I hear that you and your band have sold your clarinet and bought a theremin.
I hear that you and your band have sold your theremin and bought a clarinet.
I hear everybody that you know is more relevant than everybody that I know.
But have you seen my records?
Yazoo,
Ice-T,
Don Cherry,
The Smoke,
Ludus,
Throbbing Gristle,
Sällskapet,
Gary Puckett & The Union Gap,
Iggy Pop,
Piero Umiliani,
Franke,
Soulsonic Force,
Swell Maps,
Amon Düül,
These Immortal Souls,
Crispy Ambulance,
The Fugs,
David Axelrod,
FM Einheit,
Major Organ And The Adding Machine,
Lalo Schifrin,
Ultra Naté,
Circle Jerks,
Kurtis Blow,
AZ,
Sandy B,
Jandek,
Louis and Bebe Barron,
Strawberry Alarm Clock,
Pierre Henry,
Cheater Slicks,
The Dave Clark Five,
Tubeway Army,
Cybotron,
Little Man,
Lafayette Afro Rock Band,
Electric Prunes,
JFA,
Arcadia,
DNA,
Television Personalities,
Audionom,
Flipper,
E-Dancer,
Mark Hollis,
Teenage Jesus and the Jerks,
Judy Mowatt,
John Lydon,
Banda Bassotti,
Bobby Hutcherson,
Marc Almond,
Stiv Bators,
Grauzone,
Delon & Dalcan,
Erasure,
Boredoms,
The Last Poets,
Janne Schatter,
Ronan,
Steve Hackett,
Terrestrial Tones, Terrestrial Tones, Terrestrial Tones, Terrestrial Tones.
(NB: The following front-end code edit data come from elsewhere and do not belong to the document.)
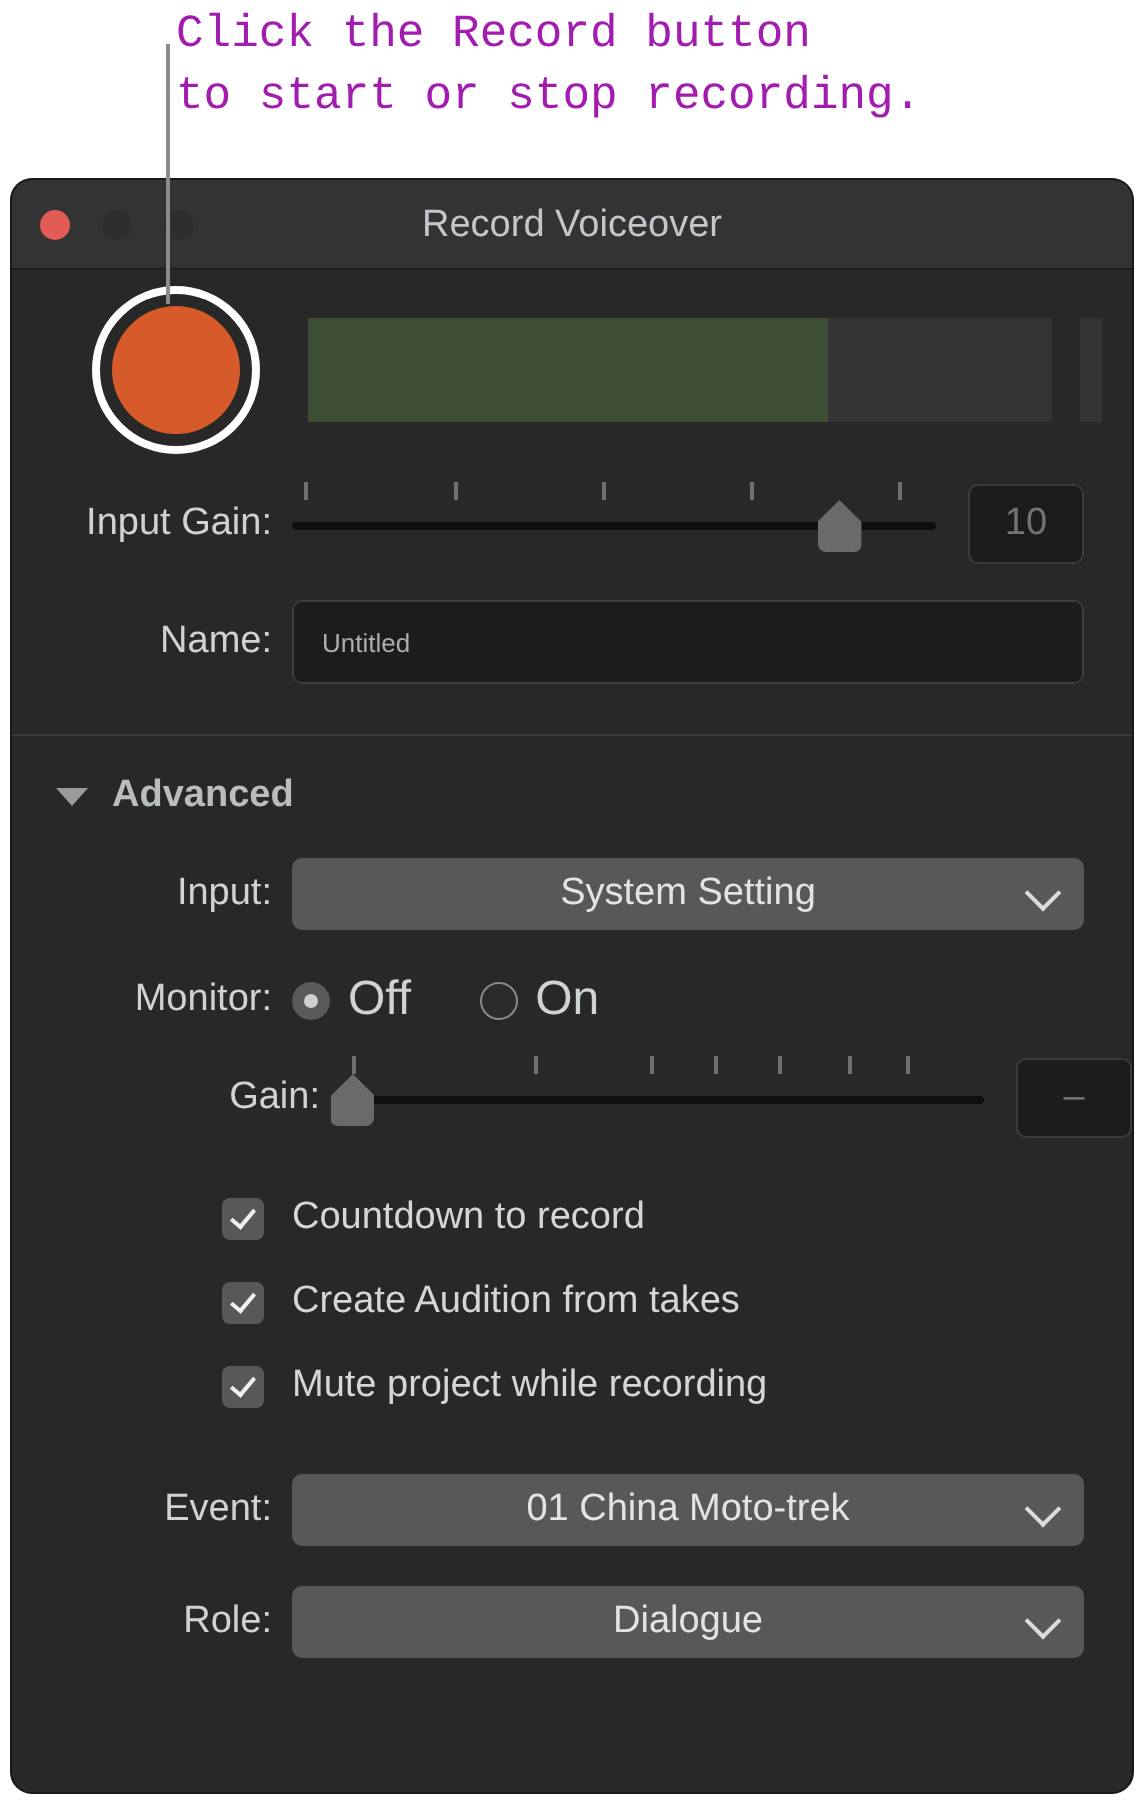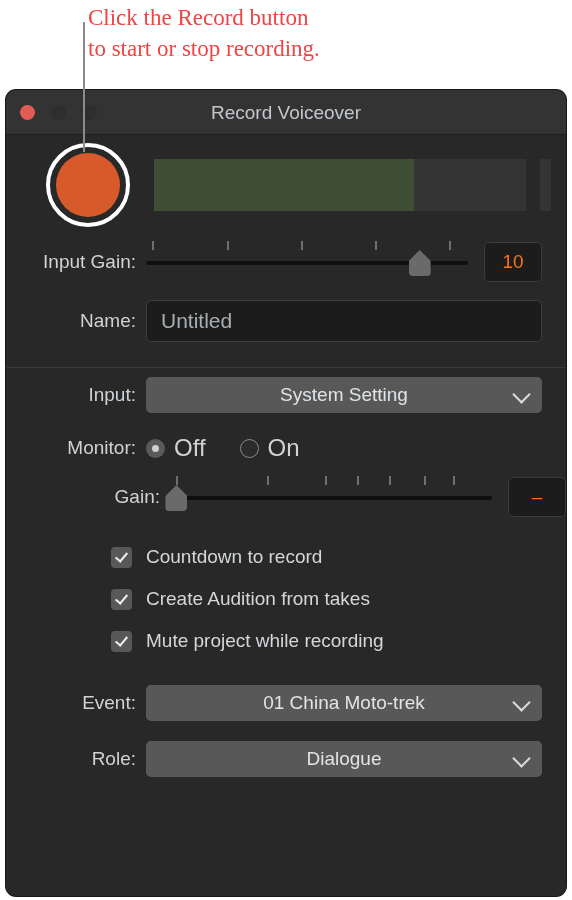--- a/index.html
+++ b/index.html
@@ -22,10 +22,10 @@
     left: 88px;
     top: 2px;
     width: 460px;
-    color: #ef4444;
+    color: #a21caf;
     font-size: 23px;
     line-height: 31px;
-    font-family: Liberation Serif, serif;
+    font-family: Liberation Mono, monospace;
     white-space: pre-line;
   }
   #callout-line {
You don't know what you really want.
You don't know what you really want.
You don't know what you really want.
You don't know what you really want.
You don't know what you really want.
You don't know what you really want.
You don't know what you really want.
You don't know what you really want.
You don't know what you really want.
You don't know what you really want.
You don't know what you really want.
You don't know what you really want.
You don't know what you really want.
You don't know what you really want.
You don't know what you really want.